= Source passage =
##############################

Pursuant to the Lease, the parties
understood and irrevocably agreed that Lessee shall not have the right and shall not sell, transfer, mortgage, pledge, collateralize, pass, assign, sublease or encumber (collectively ‘Transfer') this Lease or any interest in the Leased Premises, in whole or in part, directly or indirectly, without the express prior written consent of Lessors which may be withheld for any reason, with or without cause, and Lessee hereby specifically and irrevocably waives and relinquishes all rights to make any Transfer without such written consent.

[Dkt. No. 143-1 at 44-45]. The Plaintiffs had the right to terminate the Lease if this provision was violated [Id. at 45].

##############################

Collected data

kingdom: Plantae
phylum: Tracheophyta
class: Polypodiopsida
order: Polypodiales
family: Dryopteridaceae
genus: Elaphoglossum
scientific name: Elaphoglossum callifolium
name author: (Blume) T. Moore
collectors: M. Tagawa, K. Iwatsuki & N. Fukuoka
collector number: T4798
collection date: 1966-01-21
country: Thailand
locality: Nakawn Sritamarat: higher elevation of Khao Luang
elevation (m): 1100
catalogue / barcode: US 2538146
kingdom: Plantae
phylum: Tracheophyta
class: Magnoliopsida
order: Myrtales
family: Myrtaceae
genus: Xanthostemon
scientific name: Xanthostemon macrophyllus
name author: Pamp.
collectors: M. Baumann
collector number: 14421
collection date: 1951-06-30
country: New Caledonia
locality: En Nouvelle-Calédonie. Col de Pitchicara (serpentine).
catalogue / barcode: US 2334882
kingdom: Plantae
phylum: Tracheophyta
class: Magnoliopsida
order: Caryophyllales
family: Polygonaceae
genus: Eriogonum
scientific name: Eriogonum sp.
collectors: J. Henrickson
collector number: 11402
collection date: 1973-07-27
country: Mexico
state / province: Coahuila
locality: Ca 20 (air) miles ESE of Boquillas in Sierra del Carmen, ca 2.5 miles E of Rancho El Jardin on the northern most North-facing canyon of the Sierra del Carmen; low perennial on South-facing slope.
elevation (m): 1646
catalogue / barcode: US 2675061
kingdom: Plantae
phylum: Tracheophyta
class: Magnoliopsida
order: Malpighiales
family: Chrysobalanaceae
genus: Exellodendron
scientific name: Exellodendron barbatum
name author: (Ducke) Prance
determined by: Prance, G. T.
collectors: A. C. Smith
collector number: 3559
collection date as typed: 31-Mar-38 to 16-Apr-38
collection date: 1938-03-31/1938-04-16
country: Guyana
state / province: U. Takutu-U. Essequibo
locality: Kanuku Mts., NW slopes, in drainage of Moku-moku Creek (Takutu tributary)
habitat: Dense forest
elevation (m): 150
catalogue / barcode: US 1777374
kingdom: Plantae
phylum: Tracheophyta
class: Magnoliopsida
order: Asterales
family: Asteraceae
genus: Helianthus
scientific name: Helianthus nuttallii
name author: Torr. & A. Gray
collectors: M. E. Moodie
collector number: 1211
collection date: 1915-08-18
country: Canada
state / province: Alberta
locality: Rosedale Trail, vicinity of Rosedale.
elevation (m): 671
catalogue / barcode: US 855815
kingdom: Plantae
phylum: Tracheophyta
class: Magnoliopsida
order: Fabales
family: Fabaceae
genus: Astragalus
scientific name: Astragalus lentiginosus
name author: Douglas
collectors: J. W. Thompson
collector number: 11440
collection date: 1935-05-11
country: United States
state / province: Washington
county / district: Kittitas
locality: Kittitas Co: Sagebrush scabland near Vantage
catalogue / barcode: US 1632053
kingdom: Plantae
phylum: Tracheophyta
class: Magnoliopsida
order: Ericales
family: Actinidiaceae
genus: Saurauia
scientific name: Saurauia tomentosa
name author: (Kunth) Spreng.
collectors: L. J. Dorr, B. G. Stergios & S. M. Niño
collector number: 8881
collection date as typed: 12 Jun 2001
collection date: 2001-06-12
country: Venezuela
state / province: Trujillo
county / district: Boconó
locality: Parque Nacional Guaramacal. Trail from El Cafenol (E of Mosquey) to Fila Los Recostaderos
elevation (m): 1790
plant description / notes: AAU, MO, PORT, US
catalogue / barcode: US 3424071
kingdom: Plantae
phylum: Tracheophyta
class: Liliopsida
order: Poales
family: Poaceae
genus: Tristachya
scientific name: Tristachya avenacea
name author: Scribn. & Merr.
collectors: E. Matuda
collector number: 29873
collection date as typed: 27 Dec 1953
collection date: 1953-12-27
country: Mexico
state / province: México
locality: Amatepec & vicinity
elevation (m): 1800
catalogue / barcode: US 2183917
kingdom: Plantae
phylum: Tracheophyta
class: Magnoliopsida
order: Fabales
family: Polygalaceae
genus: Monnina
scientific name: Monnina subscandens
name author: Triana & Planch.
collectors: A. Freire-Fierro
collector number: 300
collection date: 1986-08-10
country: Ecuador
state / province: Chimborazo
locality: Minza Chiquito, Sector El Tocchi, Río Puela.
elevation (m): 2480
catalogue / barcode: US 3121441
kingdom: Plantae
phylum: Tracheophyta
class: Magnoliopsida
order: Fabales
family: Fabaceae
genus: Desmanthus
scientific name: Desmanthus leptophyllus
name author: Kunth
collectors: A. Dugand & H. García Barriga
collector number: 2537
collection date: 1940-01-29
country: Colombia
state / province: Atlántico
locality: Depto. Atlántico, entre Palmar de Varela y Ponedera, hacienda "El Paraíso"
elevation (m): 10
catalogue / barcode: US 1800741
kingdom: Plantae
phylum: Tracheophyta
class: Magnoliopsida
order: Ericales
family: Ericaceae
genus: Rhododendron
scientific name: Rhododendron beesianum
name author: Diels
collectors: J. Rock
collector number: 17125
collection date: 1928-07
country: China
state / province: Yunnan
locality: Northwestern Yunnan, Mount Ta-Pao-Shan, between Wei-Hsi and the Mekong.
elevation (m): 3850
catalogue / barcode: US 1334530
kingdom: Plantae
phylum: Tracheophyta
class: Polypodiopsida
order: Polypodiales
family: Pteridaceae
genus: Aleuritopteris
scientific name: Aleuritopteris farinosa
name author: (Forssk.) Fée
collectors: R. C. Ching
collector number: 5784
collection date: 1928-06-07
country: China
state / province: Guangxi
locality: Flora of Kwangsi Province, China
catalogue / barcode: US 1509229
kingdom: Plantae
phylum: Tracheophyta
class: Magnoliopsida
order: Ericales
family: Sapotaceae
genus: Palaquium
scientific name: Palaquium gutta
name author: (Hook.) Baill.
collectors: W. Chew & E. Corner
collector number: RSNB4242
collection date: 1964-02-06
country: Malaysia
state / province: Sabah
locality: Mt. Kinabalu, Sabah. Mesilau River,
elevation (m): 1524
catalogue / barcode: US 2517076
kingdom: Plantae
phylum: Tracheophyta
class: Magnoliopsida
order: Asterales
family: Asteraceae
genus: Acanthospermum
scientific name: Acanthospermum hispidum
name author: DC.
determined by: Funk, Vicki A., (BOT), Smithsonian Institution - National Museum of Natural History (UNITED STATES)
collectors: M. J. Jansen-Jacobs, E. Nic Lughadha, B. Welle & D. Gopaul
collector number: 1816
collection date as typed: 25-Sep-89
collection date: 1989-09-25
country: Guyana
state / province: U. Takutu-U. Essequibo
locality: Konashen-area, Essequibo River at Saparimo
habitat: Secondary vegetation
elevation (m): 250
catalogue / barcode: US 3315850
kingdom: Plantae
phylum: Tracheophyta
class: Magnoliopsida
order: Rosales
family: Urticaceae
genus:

##############################

= Task =
Print the part of the lease excerpt between "Pursuant to the" and "such written consent.", inclusive.

= Completed exercise =
Pursuant to the Lease, the parties
understood and irrevocably agreed that Lessee shall not have the right and shall not sell, transfer, mortgage, pledge, collateralize, pass, assign, sublease or encumber (collectively ‘Transfer') this Lease or any interest in the Leased Premises, in whole or in part, directly or indirectly, without the express prior written consent of Lessors which may be withheld for any reason, with or without cause, and Lessee hereby specifically and irrevocably waives and relinquishes all rights to make any Transfer without such written consent.